Enough pictures, more hiking… this hike would easily take about two and a half hours one-way. Let me say it was well worth it! I didn’t take any photos during our venture to the Upper Falls because my dad and I were either chatting, soaking in the scenery, losing our breath when hiking uphill, nearly tripping over tree roots, or a combination of all the above! It was worth it once we hit the Upper Falls.
The two of us visited the pavilion for some tacos and rest (one of us needed to rest more than the other!). Dad made friends with a squirrel who befriended him during lunch, but we had to part ways and head back the other way. We already knew what to expect but were somehow just as excited to walk the other way.
As dad and I jammed out to his Bob Seger, Beatles and Simon and Garfunkel playlist on speaker, we survived another two and a half hour hike! We might have been a little more sore, but this was the perfect time to take pictures of the trail and to rinse my feet from all the mud (yes, I wore yoga sandals on this hike… don’t judge me!). We returned to the car around 3/3:30, making this a total of nine miles and about a six-hour adventure!

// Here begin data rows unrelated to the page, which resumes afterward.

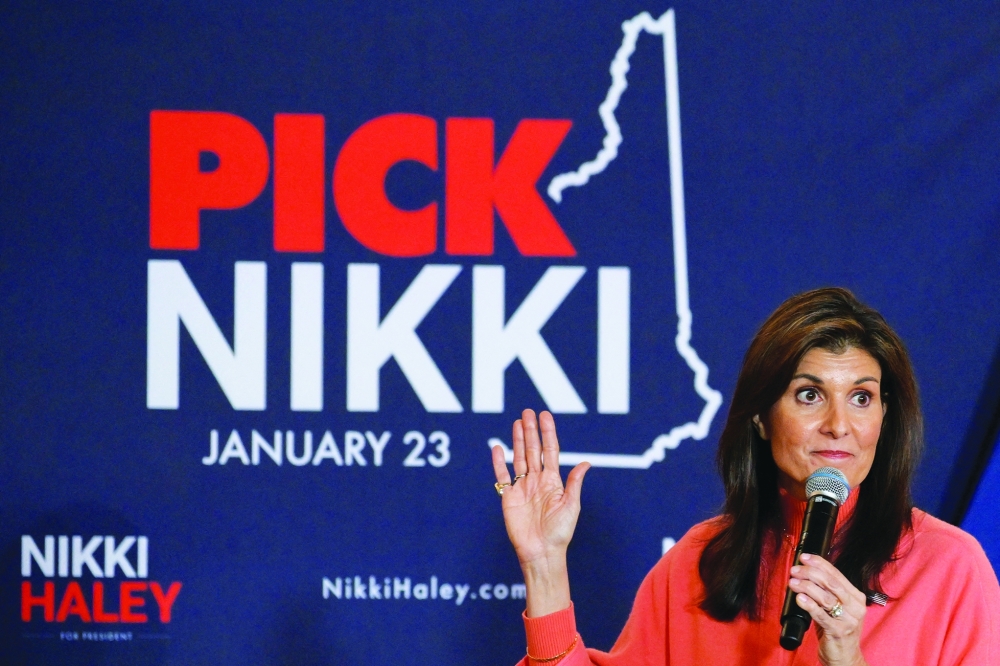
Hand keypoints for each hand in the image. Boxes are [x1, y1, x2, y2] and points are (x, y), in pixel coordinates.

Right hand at [491, 409, 589, 615]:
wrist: (541, 553)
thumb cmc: (560, 533)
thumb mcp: (571, 506)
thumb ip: (574, 483)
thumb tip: (586, 463)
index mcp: (553, 482)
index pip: (550, 451)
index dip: (548, 433)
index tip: (545, 416)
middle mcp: (537, 481)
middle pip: (533, 450)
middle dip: (531, 431)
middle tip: (527, 412)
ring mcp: (522, 488)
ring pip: (519, 458)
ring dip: (518, 440)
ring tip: (517, 423)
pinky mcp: (508, 498)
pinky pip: (502, 476)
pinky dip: (499, 462)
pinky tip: (498, 448)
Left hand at [788, 553, 868, 665]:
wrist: (845, 657)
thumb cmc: (837, 629)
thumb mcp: (835, 607)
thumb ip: (826, 591)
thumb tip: (807, 571)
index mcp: (855, 597)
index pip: (836, 574)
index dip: (819, 563)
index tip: (804, 557)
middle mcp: (855, 607)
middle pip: (831, 583)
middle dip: (810, 573)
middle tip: (795, 570)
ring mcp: (848, 620)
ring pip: (825, 597)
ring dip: (806, 587)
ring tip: (793, 583)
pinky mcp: (839, 632)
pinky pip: (821, 615)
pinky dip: (809, 605)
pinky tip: (800, 598)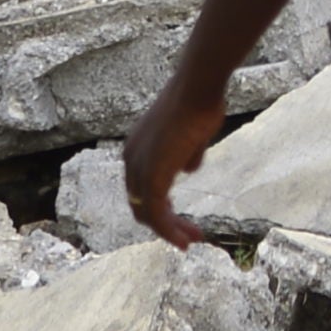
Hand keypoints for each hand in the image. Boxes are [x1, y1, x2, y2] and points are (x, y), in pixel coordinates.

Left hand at [126, 71, 232, 248]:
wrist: (197, 88)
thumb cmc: (199, 103)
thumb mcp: (191, 134)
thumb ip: (187, 154)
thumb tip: (188, 169)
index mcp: (137, 149)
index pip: (142, 188)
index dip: (161, 206)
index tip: (183, 218)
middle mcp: (132, 160)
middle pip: (141, 204)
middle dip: (165, 223)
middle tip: (189, 236)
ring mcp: (139, 169)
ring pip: (148, 213)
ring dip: (169, 230)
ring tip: (190, 241)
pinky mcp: (152, 177)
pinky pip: (157, 214)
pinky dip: (169, 230)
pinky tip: (185, 239)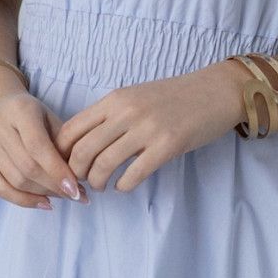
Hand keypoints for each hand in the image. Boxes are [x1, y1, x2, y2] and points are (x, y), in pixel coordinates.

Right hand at [0, 73, 89, 209]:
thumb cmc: (30, 113)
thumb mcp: (50, 116)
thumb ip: (64, 142)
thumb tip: (80, 177)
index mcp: (20, 109)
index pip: (38, 146)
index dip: (57, 170)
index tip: (76, 189)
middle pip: (27, 166)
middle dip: (54, 186)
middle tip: (76, 195)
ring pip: (15, 180)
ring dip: (43, 194)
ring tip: (63, 196)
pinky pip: (0, 189)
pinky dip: (24, 201)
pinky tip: (44, 203)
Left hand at [54, 62, 246, 193]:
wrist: (215, 91)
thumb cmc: (175, 96)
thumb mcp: (136, 96)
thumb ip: (111, 115)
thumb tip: (83, 143)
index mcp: (115, 99)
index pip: (71, 129)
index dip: (61, 153)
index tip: (65, 165)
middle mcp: (126, 112)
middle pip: (83, 150)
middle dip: (75, 173)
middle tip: (81, 181)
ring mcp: (147, 129)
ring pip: (104, 164)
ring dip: (97, 182)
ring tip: (101, 186)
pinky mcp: (168, 145)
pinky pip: (134, 174)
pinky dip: (123, 186)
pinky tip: (124, 186)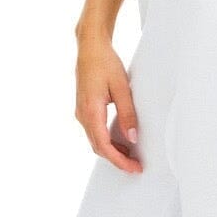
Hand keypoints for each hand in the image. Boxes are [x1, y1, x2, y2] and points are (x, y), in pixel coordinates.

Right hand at [74, 36, 142, 173]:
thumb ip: (127, 114)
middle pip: (98, 147)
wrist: (90, 48)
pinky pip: (95, 132)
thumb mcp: (121, 88)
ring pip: (96, 141)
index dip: (119, 161)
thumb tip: (132, 138)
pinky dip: (107, 141)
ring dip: (112, 151)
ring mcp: (81, 113)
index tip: (133, 168)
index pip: (104, 146)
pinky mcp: (84, 110)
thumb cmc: (104, 63)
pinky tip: (120, 141)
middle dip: (117, 159)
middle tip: (135, 166)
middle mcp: (83, 115)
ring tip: (131, 156)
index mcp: (91, 112)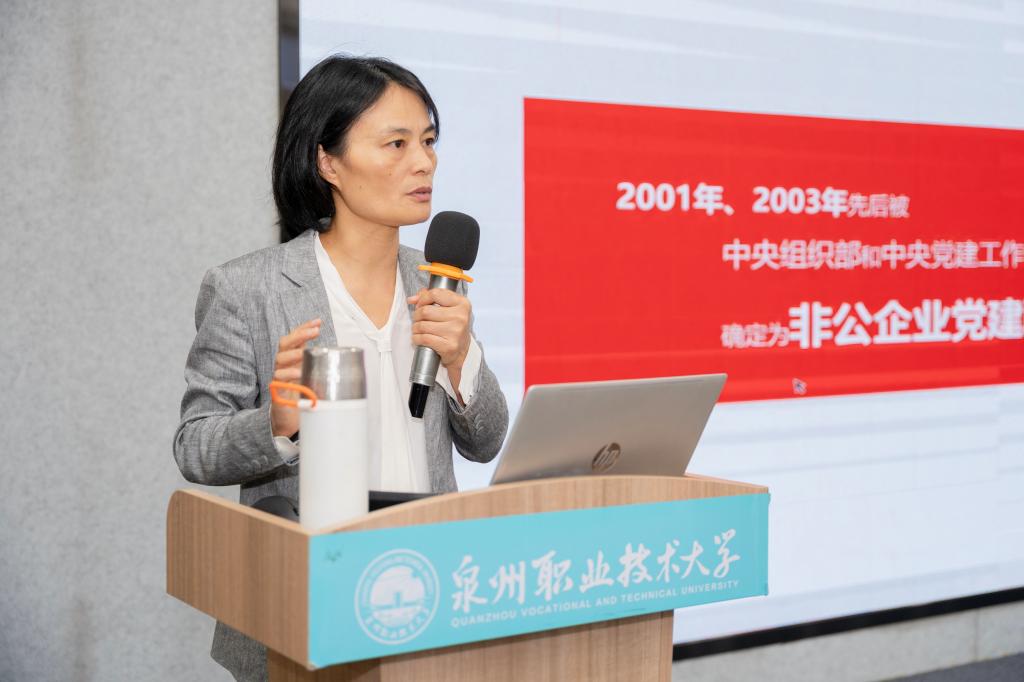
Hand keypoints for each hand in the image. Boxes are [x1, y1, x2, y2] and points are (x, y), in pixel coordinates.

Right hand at [270, 319, 320, 437]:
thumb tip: (346, 360)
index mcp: (294, 359)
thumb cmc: (304, 396)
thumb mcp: (316, 379)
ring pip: (280, 358)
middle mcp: (285, 364)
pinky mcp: (276, 389)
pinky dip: (289, 374)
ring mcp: (279, 376)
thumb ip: (323, 368)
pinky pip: (278, 378)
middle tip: (315, 331)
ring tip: (305, 352)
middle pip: (285, 343)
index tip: (318, 321)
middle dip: (300, 335)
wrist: (290, 420)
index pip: (295, 338)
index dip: (304, 328)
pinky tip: (299, 373)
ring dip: (294, 354)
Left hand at [408, 288, 470, 372]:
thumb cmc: (452, 327)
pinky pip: (424, 338)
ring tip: (419, 330)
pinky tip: (419, 339)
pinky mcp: (449, 346)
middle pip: (425, 311)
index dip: (423, 299)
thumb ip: (431, 298)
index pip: (435, 294)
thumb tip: (413, 299)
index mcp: (462, 304)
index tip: (420, 305)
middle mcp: (460, 317)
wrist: (460, 350)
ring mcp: (455, 332)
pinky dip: (417, 339)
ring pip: (422, 325)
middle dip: (416, 316)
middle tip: (419, 320)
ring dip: (415, 328)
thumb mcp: (447, 308)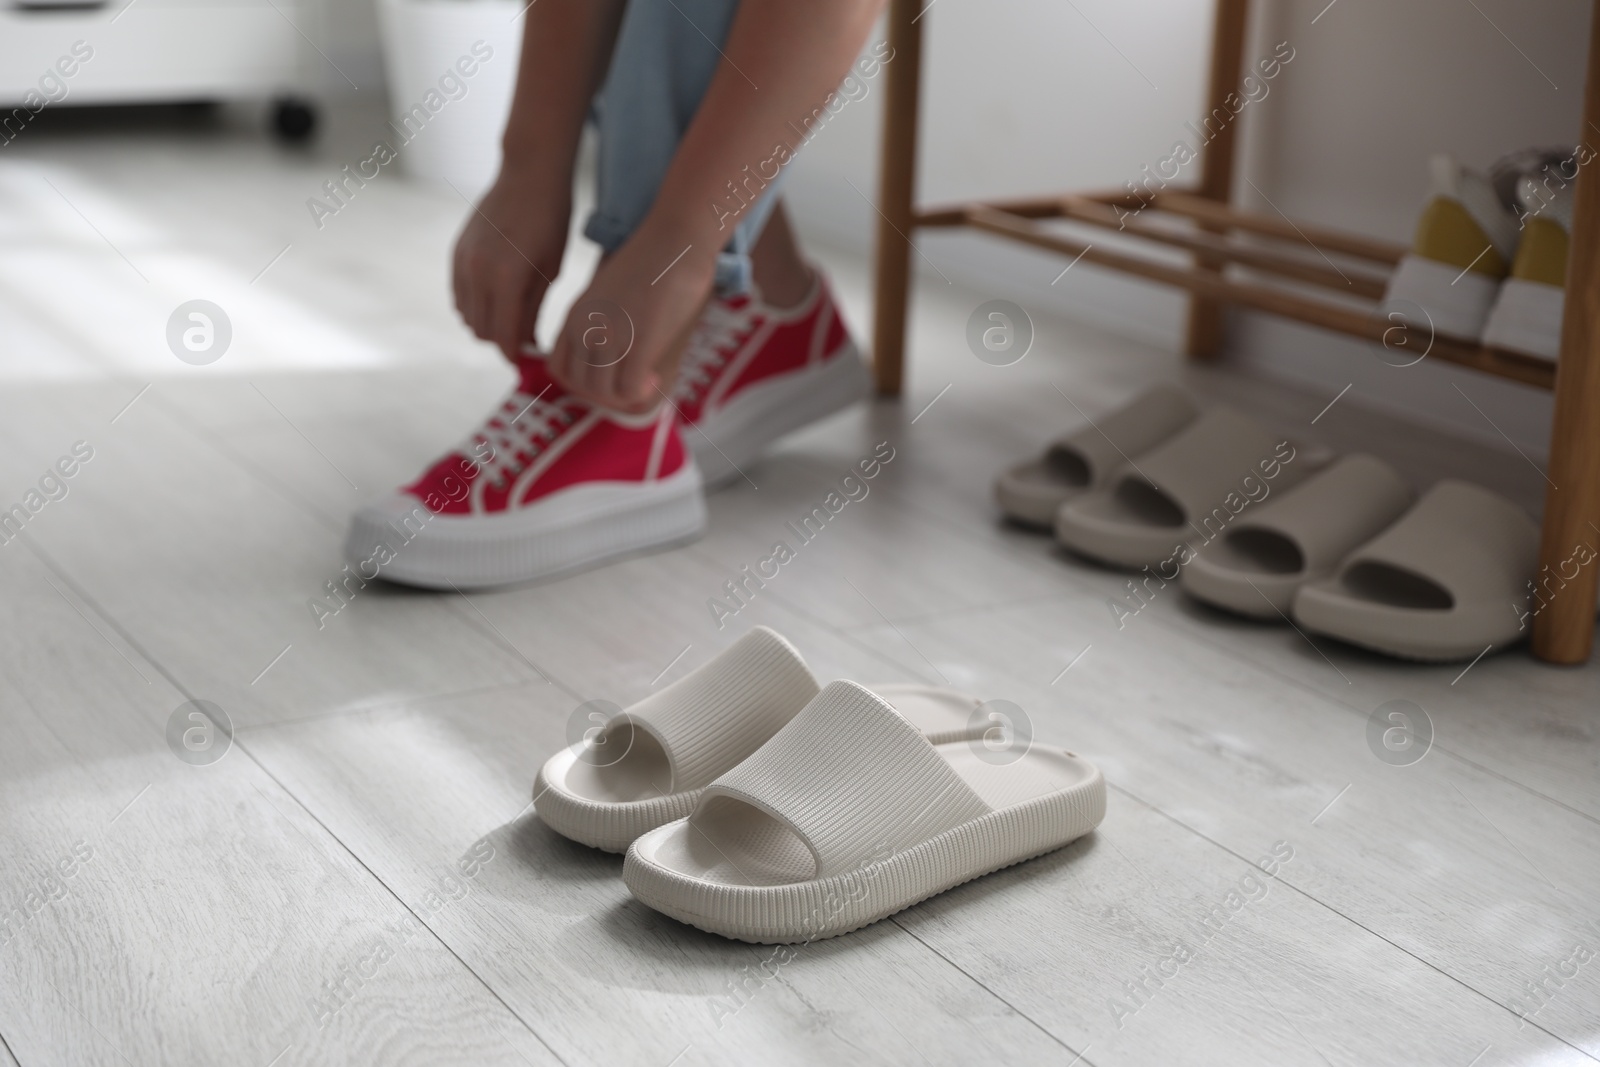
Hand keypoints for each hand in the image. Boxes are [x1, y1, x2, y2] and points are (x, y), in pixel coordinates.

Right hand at [452, 162, 570, 359]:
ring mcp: (463, 262)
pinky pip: (458, 294)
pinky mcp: (457, 253)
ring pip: (466, 315)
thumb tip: (529, 345)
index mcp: (507, 279)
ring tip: (512, 320)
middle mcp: (478, 272)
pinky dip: (473, 306)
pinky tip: (496, 301)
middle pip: (482, 330)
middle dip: (502, 341)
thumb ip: (534, 309)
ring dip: (486, 325)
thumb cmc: (551, 221)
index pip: (504, 336)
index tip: (528, 361)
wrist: (529, 174)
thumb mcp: (550, 270)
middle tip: (524, 341)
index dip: (515, 355)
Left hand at [548, 221, 716, 411]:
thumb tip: (616, 341)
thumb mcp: (611, 288)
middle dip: (605, 396)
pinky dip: (641, 391)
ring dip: (624, 396)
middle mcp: (586, 328)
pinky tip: (656, 377)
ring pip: (602, 392)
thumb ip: (604, 314)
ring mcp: (610, 335)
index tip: (608, 378)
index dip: (581, 383)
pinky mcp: (636, 341)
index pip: (558, 369)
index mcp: (575, 315)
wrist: (675, 238)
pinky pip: (628, 390)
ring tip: (646, 380)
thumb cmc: (652, 259)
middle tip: (632, 385)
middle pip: (579, 386)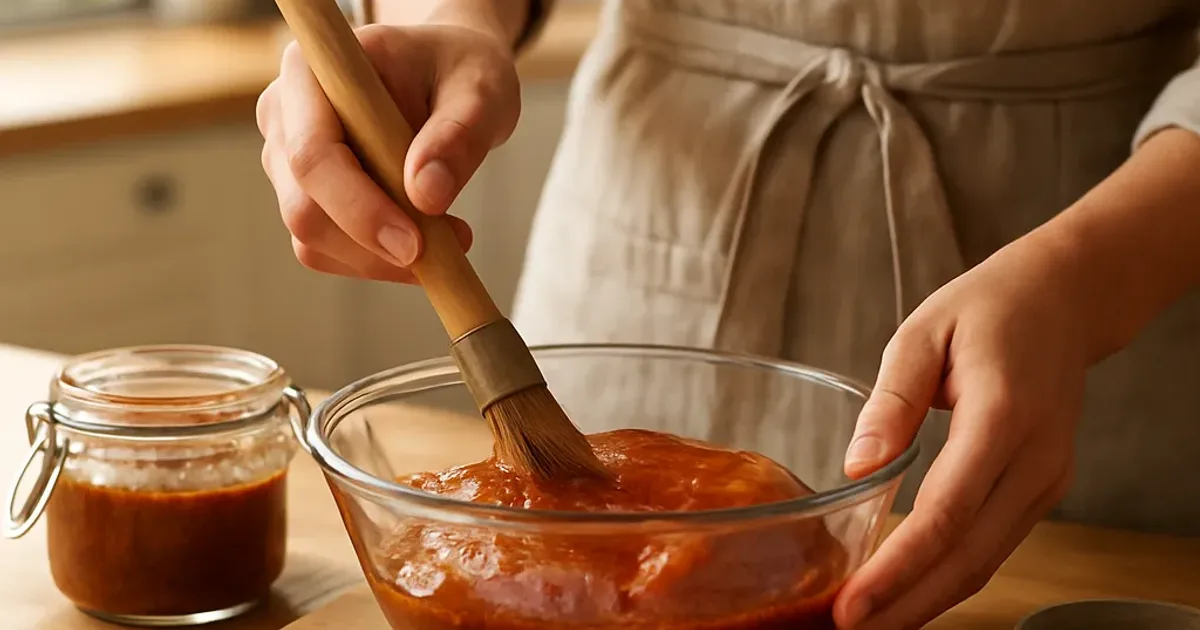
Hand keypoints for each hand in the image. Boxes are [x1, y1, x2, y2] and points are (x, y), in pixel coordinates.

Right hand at [256, 23, 520, 282]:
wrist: (446, 73)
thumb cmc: (460, 68)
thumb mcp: (480, 89)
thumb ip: (458, 134)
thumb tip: (426, 195)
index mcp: (313, 70)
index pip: (312, 154)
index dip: (357, 208)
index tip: (414, 244)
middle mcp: (285, 113)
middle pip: (303, 207)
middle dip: (372, 246)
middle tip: (448, 250)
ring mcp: (286, 157)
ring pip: (312, 238)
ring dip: (380, 258)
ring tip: (451, 237)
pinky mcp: (304, 193)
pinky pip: (327, 249)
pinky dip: (376, 261)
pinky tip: (427, 242)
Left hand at [832, 237, 1089, 628]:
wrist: (1064, 300)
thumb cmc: (988, 309)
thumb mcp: (923, 332)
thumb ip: (891, 400)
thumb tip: (857, 466)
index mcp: (1002, 418)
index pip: (945, 516)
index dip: (898, 569)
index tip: (852, 604)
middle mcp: (1034, 461)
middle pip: (969, 558)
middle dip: (907, 605)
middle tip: (848, 629)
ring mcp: (1046, 481)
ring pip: (986, 562)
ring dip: (928, 600)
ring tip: (869, 622)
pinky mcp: (1041, 488)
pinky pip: (994, 545)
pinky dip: (950, 575)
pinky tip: (908, 589)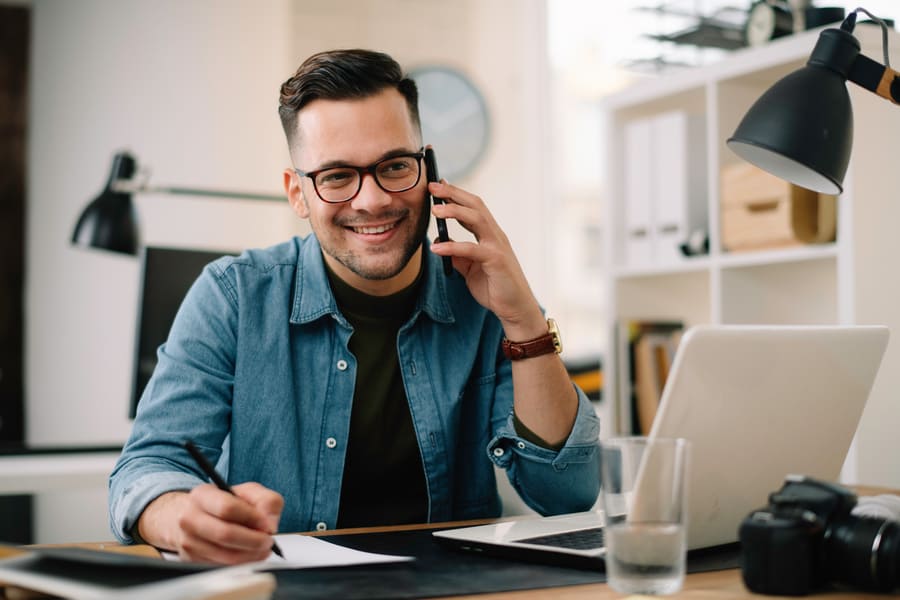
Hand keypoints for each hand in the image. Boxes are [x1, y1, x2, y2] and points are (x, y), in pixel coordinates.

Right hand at [139, 483, 282, 564]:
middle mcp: (190, 518)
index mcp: (202, 495)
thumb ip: (266, 501)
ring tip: (262, 549)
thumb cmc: (223, 502)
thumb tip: (270, 525)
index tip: (268, 524)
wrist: (192, 515)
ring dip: (250, 555)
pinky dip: (241, 563)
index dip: (252, 518)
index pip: (227, 508)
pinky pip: (222, 566)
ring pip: (225, 555)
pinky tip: (249, 554)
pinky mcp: (192, 559)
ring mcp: (188, 541)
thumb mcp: (248, 492)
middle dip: (253, 540)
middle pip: (225, 534)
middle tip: (268, 541)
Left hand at [428, 180, 545, 338]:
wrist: (515, 309)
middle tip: (432, 186)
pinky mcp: (496, 261)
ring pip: (477, 219)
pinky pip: (472, 249)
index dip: (456, 194)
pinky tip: (436, 248)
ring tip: (434, 210)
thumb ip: (457, 254)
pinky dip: (452, 247)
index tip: (438, 185)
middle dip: (453, 193)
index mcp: (490, 235)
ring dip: (454, 211)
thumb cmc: (495, 288)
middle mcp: (495, 235)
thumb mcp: (470, 269)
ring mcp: (497, 246)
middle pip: (475, 206)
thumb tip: (439, 241)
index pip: (473, 207)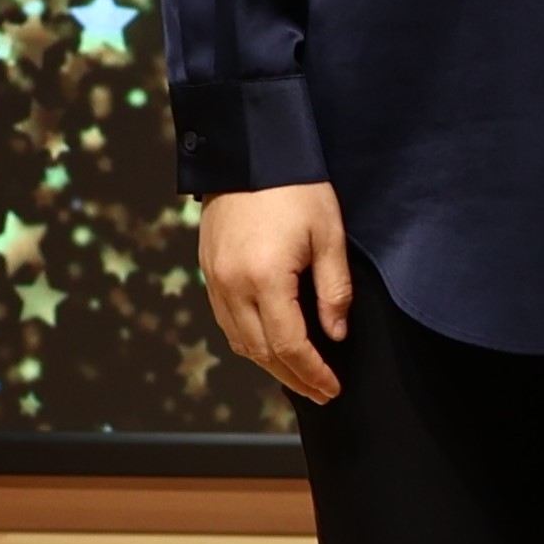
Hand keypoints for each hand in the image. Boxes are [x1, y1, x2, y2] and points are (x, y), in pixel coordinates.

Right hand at [198, 180, 353, 404]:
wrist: (250, 150)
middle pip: (261, 352)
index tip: (333, 388)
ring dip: (269, 364)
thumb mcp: (329, 235)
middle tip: (320, 394)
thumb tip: (336, 335)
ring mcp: (214, 280)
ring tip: (298, 376)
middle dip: (293, 378)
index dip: (312, 372)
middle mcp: (232, 286)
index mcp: (264, 279)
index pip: (290, 345)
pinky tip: (269, 345)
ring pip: (239, 341)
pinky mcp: (207, 270)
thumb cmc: (297, 187)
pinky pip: (225, 321)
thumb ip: (334, 290)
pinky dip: (248, 341)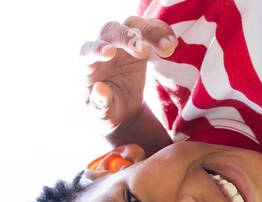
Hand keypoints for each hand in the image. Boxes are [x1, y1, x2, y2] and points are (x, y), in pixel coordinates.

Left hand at [82, 16, 176, 130]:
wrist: (124, 111)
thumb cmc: (108, 112)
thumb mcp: (103, 116)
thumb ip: (100, 105)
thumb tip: (100, 90)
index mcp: (89, 65)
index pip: (88, 50)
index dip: (97, 49)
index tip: (110, 53)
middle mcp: (104, 48)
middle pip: (112, 30)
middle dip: (127, 36)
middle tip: (142, 49)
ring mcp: (123, 43)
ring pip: (134, 25)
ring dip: (151, 32)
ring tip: (168, 46)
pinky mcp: (141, 43)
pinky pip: (151, 29)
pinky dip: (163, 32)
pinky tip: (172, 45)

Our evening consisted of watching more freighters, enjoying a nice dinner with some whiskey sours, and peanut butter chocolate ice cream, as well as a great night’s sleep!
The truth is that I’ve been struggling to write posts of my daddy-daughter weekend due to some extended and immediate family drama. I’m beyond grateful to have had a wonderful weekend with my dad last month 🙂
Juan, Linley and I returned from our adventure up north on Monday, August 17. I knew that my dad was planning a daddy-daughter weekend for later in the month, but I didn’t know any specifics. Coincidentally, he texted me that Monday evening, asking if I had any desire to return to the upper peninsula (to which I of course said yes!). I’ve only been across the Mighty Mac Bridge – splitting Michigan’s upper and lower peninsulas – four times in my life, and two of them were last month. Although I visited the U.P. two weekends in a row, the quality time with my dad was entirely different.
We left around noon and headed north toward Sault Ste. Marie (pronounced Sue Saint Marie). This is the oldest town in the Midwest and is famous for its locks. These locks are an obligatory Michigander destination because this engineering raises and lowers ships between Lake Superior and Lake Huron (there is an approximate 21-foot discrepancy in water elevation here!). Visiting the locks was not only something my dad and I had never experienced, but important to him due to his heritage. My dad’s great, great grandfather was one of the first freighter captains in the state, who transported iron ore and other materials for construction within the Midwest and northeast.
Since we arrived in town later on Friday, August 21, we walked around, ate at an Irish pub and enjoyed watching the ships at the local park!